A antítese ao golpismo e seus arautos

Pois não é, sabemos bem, o combate à corrupção nem a moralização da política que está em jogo. O que está em jogo são outros interesses, os de sempre: a disputa pelo poder e os interesses de classe

18/03/2016- São Paulo- SP, Brasil- Protestos em apoio ao governo Dilma Rousseff, na avenida Paulista. Foto: Paulo Pinto/ Agência PT
18/03/2016- São Paulo- SP, Brasil- Protestos em apoio ao governo Dilma Rousseff, na avenida Paulista. Foto: Paulo Pinto/ Agência PT (Foto: Lula Miranda)

A tese dos chamados "golpistas", já se sabe de cor, é a de que o governo Dilma é "corrupto"; que Lula é "ladrão" e que os petistas são uns "comunistas" que devem ser banidos, devem "ir para Cuba".

Nada mais falso e/ou distante da realidade, mas...

Essa é a tese em voga.

Essa é a narrativa que vem sendo, diligente e pacientemente construída, e tem sido hegemônica na grande mídia, nos últimos anos. Essa é a narrativa que vem sendo martelada e repetida, à exaustão, todos os dias, de tal maneira que ela se tornou uma espécie de "verdade dogmática".

Essa é a "verdade" que tem sido reiterada, tal qual um mantra, pela Rede Globo, pelo "Estadão" e pela "Veja", só para citar exemplos do pior jornalismo, aquilo que chamo de "jornobanditismo".

A grande mídia toca a sua flauta mágica. Será que seremos todos conduzidos ao abismo do cais – ou do caos? Iremos todos nos afogar em ódio e mentiras?

Pois bem, a essa tese, faz-se necessário, urgentemente, contrapor uma antítese.

É preciso que mudemos, repito, com urgência, essa narrativa, ora hegemônica, monopolista.

É preciso desconstruir esse discurso.

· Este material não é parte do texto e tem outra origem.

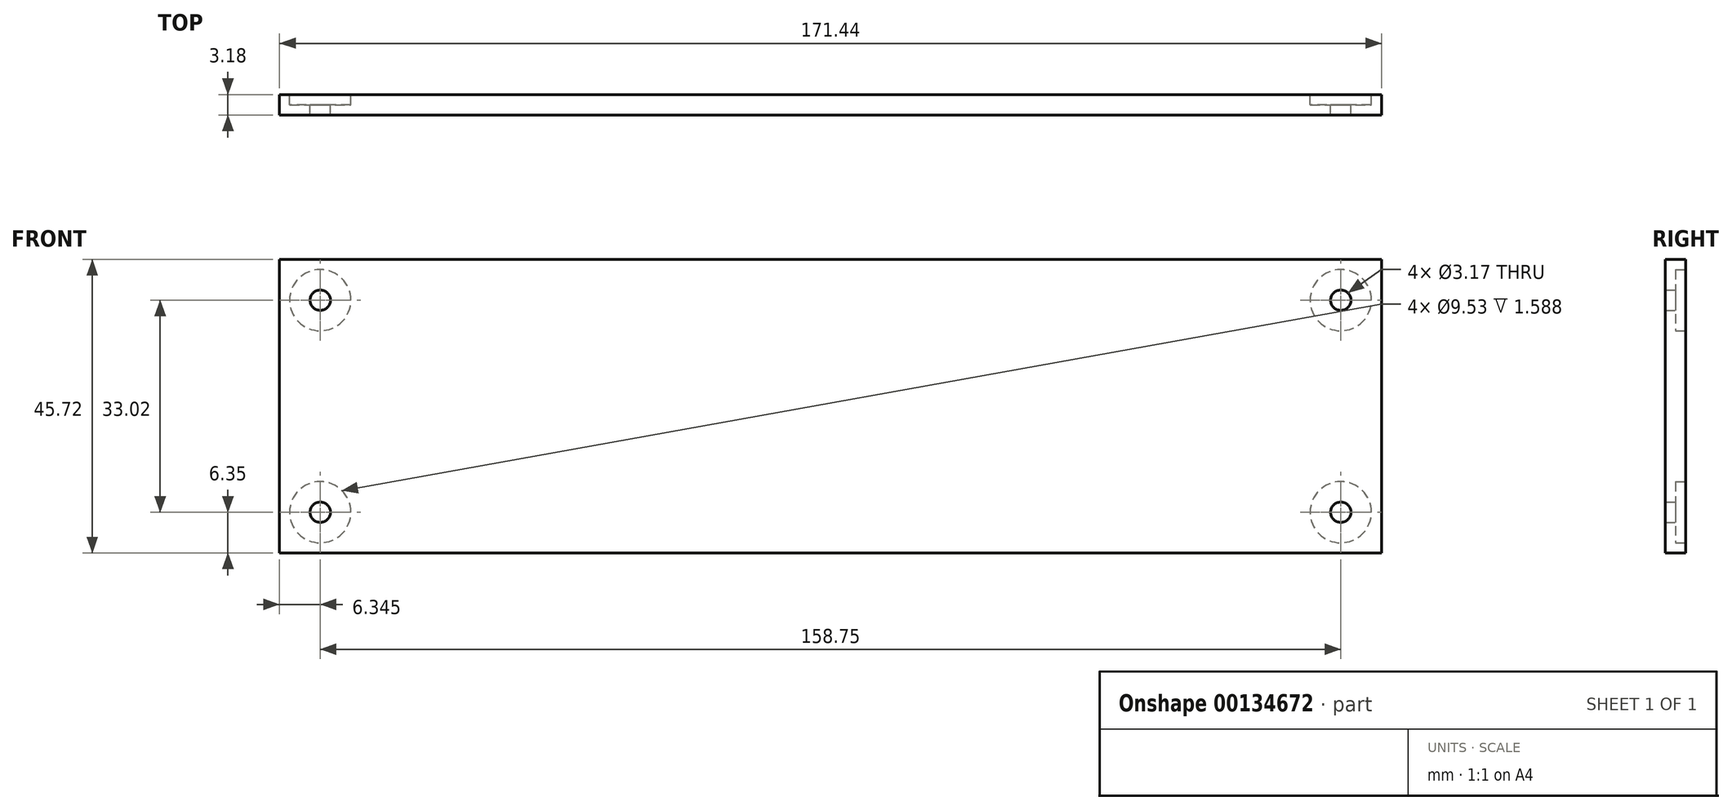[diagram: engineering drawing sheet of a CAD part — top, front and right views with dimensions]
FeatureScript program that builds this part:
annotation { "Feature Type Name" : "Feature", "Feature Type Description" : "" }
export const myFeature = defineFeature(function(context is Context, id is Id, definition is map)
    precondition{}
    {
        {
            var Q0;
            Q0=qCreatedBy(makeId("Front.planeOp"),FACE);
            var sketch = newSketch(context, id + "F0", { "sketchPlane" : qUnion([Q0])});
            skLineSegment(sketch, "E0.bottom", {"start": v(85.73, -22.86) * mm, "end": v(-85.73, -22.86) * mm});
            skLineSegment(sketch, "E0.top", {"start": v(85.73, 22.86) * mm, "end": v(-85.73, 22.86) * mm});
            skLineSegment(sketch, "E0.left", {"start": v(85.73, -22.86) * mm, "end": v(85.73, 22.86) * mm});
            skLineSegment(sketch, "E0.right", {"start": v(-85.73, -22.86) * mm, "end": v(-85.73, 22.86) * mm});
            skPoint(sketch, "E0.middle", {"position": v(0, 0) * mm});
            skSolve(sketch);
        }
        {
            var Q0;
            Q0 = qSketchRegion(id + "F0", true);
            extrude(context, id + "F1", {"entities" : qUnion([Q0]), "depth" : 3.17 * mm});
        }
        {
            var Q0;
            Q0=qCreatedBy(makeId("Front.planeOp"),FACE);
            var sketch = newSketch(context, id + "F2", { "sketchPlane" : qUnion([Q0])});
            skLineSegment(sketch, "E1.bottom", {"start": v(79.38, -16.51) * mm, "end": v(-79.37, -16.51) * mm});
            skLineSegment(sketch, "E1.top", {"start": v(79.37, 16.51) * mm, "end": v(-79.38, 16.5) * mm});
            skLineSegment(sketch, "E1.left", {"start": v(79.38, -16.5) * mm, "end": v(79.37, 16.51) * mm});
            skLineSegment(sketch, "E1.right", {"start": v(-79.37, -16.51) * mm, "end": v(-79.38, 16.5) * mm});
            skPoint(sketch, "E1.middle", {"position": v(0, 0) * mm});
            skSolve(sketch);
        }
        {
            var Q0;
            Q0=sQuery(id+"F2.wireOp",VERTEX,"E1.top.end");
            var Q1;
            Q1=sQuery(id+"F2.wireOp",VERTEX,"E1.left.end");
            var Q2;
            Q2=sQuery(id+"F2.wireOp",VERTEX,"E1.left.start");
            var Q3;
            Q3=sQuery(id+"F2.wireOp",VERTEX,"E1.right.start");
            var Q4;
            Q4=makeQuery(id+"F1.opExtrude","SWEPT_BODY",BODY,{"disambiguationData":[OSD([sQuery(id+"F0.wireOp",EDGE,"E0.bottom"),sQuery(id+"F0.wireOp",EDGE,"E0.top"),sQuery(id+"F0.wireOp",EDGE,"E0.left"),sQuery(id+"F0.wireOp",EDGE,"E0.right")])]});
            hole(context, id + "F3", {"style" : HoleStyle.C_BORE, "endStyle" : HoleEndStyle.THROUGH, "oppositeDirection" : true, "holeDiameter" : 3.17 * mm, "cBoreDiameter" : 9.52 * mm, "cBoreDepth" : 1.59 * mm, "locations" : qUnion([Q0, Q1, Q2, Q3]), "scope" : qUnion([Q4]), "isTappedThrough" : true});
        }
    });
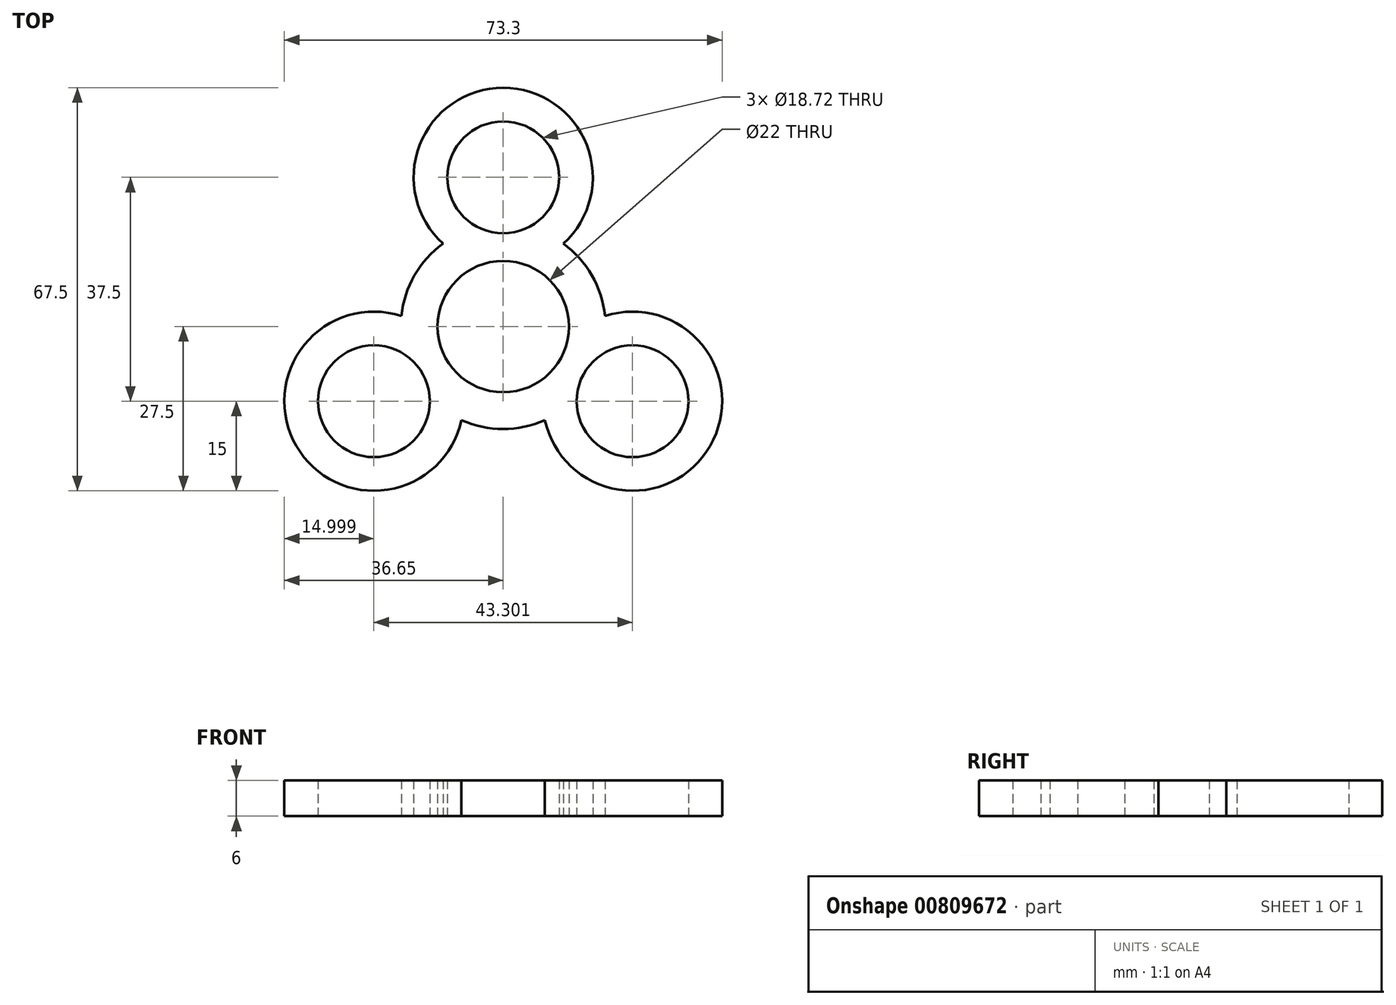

Se é que já não é demasiado tarde.

Daí a importância dos blogs progressistas e dos ativistas digitais que têm papel fundamental na difusão de uma informação mais factual e comprometida com a realidade e com as causas dos trabalhadores e dos movimentos sociais, bem como nas discussões e/ou debates nas redes sociais e nos espaços de comentários dos blogs e sites.

Senti essa importância quando fui à última manifestação com a camisa de trabalho do Brasil 247. Senti o retorno dessa nossa ação.

Já no caminho rumo ao ato, no metrô, pude sentir a admiração e entusiasmo de um jovem estudante de jornalismo ao nosso trabalho:

- Você trabalha no Brasil 247 - não é? Pô, sou fã do trabalho de vocês, cara! Dá pra conseguir um estágio lá para mim?

Na avenida Paulista, tapinhas nas costas, e o olhar de admiração das pessoas, davam o recado da relevância e importância do nosso trabalho.

Alguns não se continham e exclamavam:

- Dá-lhe, Brasil 247!!! – um dizia.

Ou...

- Brasil 247, a única mídia em que podemos confiar! – exclamava uma outra.

- Esse cara é do 247, tá vendo? – cochichava outro para o colega ao lado.

Até me pediram para fazer selfies! Um casal simpático de militantes petistas (o marido na foto) disse que o Brasil 247 alimenta o Facebook deles. Que sem o 247 eles estariam "na roça".

Vale ressaltar que não era o poeta ou o colunista Lula Miranda que estava sendo "tietado", mas o veículo 247 – afinal, eu estava vestindo a camisa do veículo, literalmente.

Vou lhes confessar uma coisa: deu um orgulho danado. Não só por mim, mas por todos os meus colegas de Brasil 247: editores, repórteres e colunistas. Gente que faz um trabalho de David contra o gigante Golias da grande mídia, com seus colunistas que recebem salários milionários – os nossos colunistas não são sequer remunerados!

Nos próximos textos, devo retomar essa questão da tese e da antítese do golpismo.

Pois não é, sabemos bem, o combate à corrupção nem a moralização da política que está em jogo. O que está em jogo são outros interesses, os de sempre: a disputa pelo poder e os interesses de classe.